[[ Passage, beginning ]]

Server → Client Messages

Type	Description
`connected`	Connection confirmed
`error`	Error occurred
`session_created`	New session ready
`session_update`	Agent response chunks
`prompt_complete`	Agent finished responding
`permission_request`	Request user confirmation
`browser_tool_call`	Request browser tool execution
`model_state`	Available models and current selection

Session Update Types

The session_update message has different subtypes:

type SessionUpdate =
  | { sessionUpdate: "user_message_chunk"; content: ContentBlock }
  | { sessionUpdate: "agent_message_chunk"; content: ContentBlock }
  | { sessionUpdate: "agent_thought_chunk"; content: ContentBlock }
  | { sessionUpdate: "tool_call"; toolCallId: string; title: string; status: string; ... }
  | { sessionUpdate: "tool_call_update"; toolCallId: string; ... };

Content Types

Messages support multiple content types:

type ContentBlock =
  | { type: "text"; text: string }
  | { type: "image"; mimeType: string; data: string }  // base64
  | { type: "resource_link"; uri: string; mimeType?: string };

Image Support

Agents can declare image support via promptCapabilities:

interface PromptCapabilities {
  audio?: boolean;
  image?: boolean;
  embeddedContext?: boolean;
}

The client checks promptCapabilities.image to enable/disable image attachments.

[[ Passage, end ]]

## Tasks to complete
(A) Output the part of the protocol excerpt that opens with the words containing "Agents can declare" and closes with "enable/disable image attachments.", copied word for word.
(B) Return all of the records below line for line, leaving the pictures out of your answer.

[[ Exercise data, beginning ]]

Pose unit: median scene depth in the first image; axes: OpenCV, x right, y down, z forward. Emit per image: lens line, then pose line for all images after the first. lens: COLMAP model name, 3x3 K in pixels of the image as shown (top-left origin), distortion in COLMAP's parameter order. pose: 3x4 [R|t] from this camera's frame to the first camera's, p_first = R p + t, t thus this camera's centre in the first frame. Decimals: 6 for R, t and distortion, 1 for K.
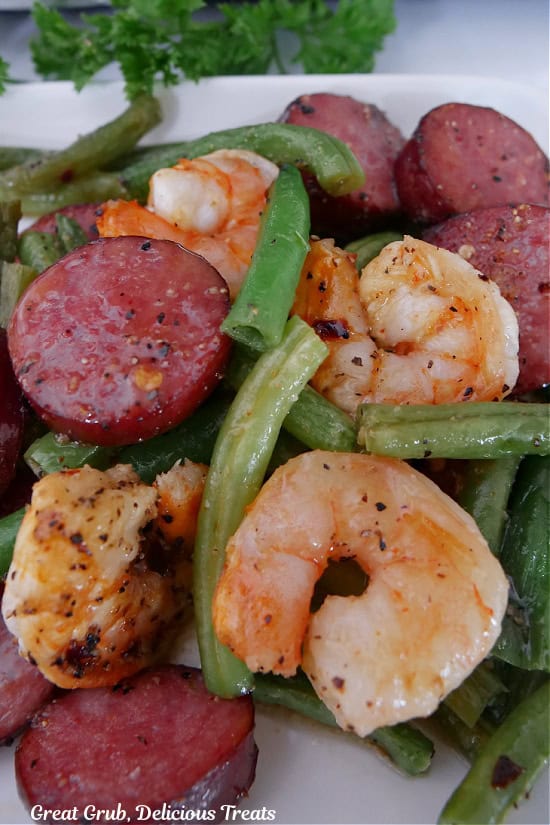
lens RADIAL K [[863.0, 0, 275.0], [0, 863.0, 412.5], [0, 0, 1]] dist [-0.007047, -0.007771]
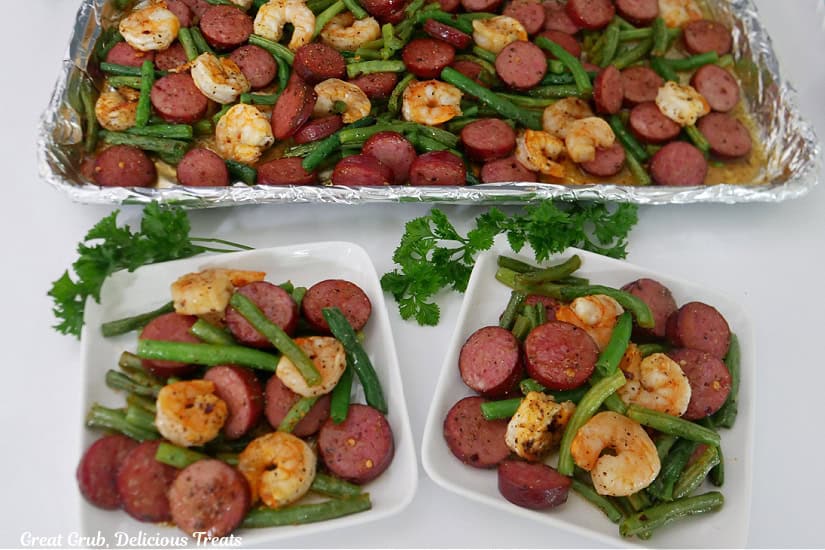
lens RADIAL K [[863.0, 0, 412.5], [0, 863.0, 275.0], [0, 0, 1]] dist [-0.007047, -0.007771]
pose [[0.941061, 0.303945, -0.148397, -0.303028], [-0.322040, 0.939298, -0.118362, 0.172184], [0.103414, 0.159176, 0.981819, -2.087988]]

[[ Exercise data, end ]]

## Solutions per task
(A)
Agents can declare image support via promptCapabilities:

interface PromptCapabilities {
  audio?: boolean;
  image?: boolean;
  embeddedContext?: boolean;
}

The client checks promptCapabilities.image to enable/disable image attachments.

(B)
Pose unit: median scene depth in the first image; axes: OpenCV, x right, y down, z forward. Emit per image: lens line, then pose line for all images after the first. lens: COLMAP model name, 3x3 K in pixels of the image as shown (top-left origin), distortion in COLMAP's parameter order. pose: 3x4 [R|t] from this camera's frame to the first camera's, p_first = R p + t, t thus this camera's centre in the first frame. Decimals: 6 for R, t and distortion, 1 for K.
lens RADIAL K [[863.0, 0, 275.0], [0, 863.0, 412.5], [0, 0, 1]] dist [-0.007047, -0.007771]
lens RADIAL K [[863.0, 0, 412.5], [0, 863.0, 275.0], [0, 0, 1]] dist [-0.007047, -0.007771]
pose [[0.941061, 0.303945, -0.148397, -0.303028], [-0.322040, 0.939298, -0.118362, 0.172184], [0.103414, 0.159176, 0.981819, -2.087988]]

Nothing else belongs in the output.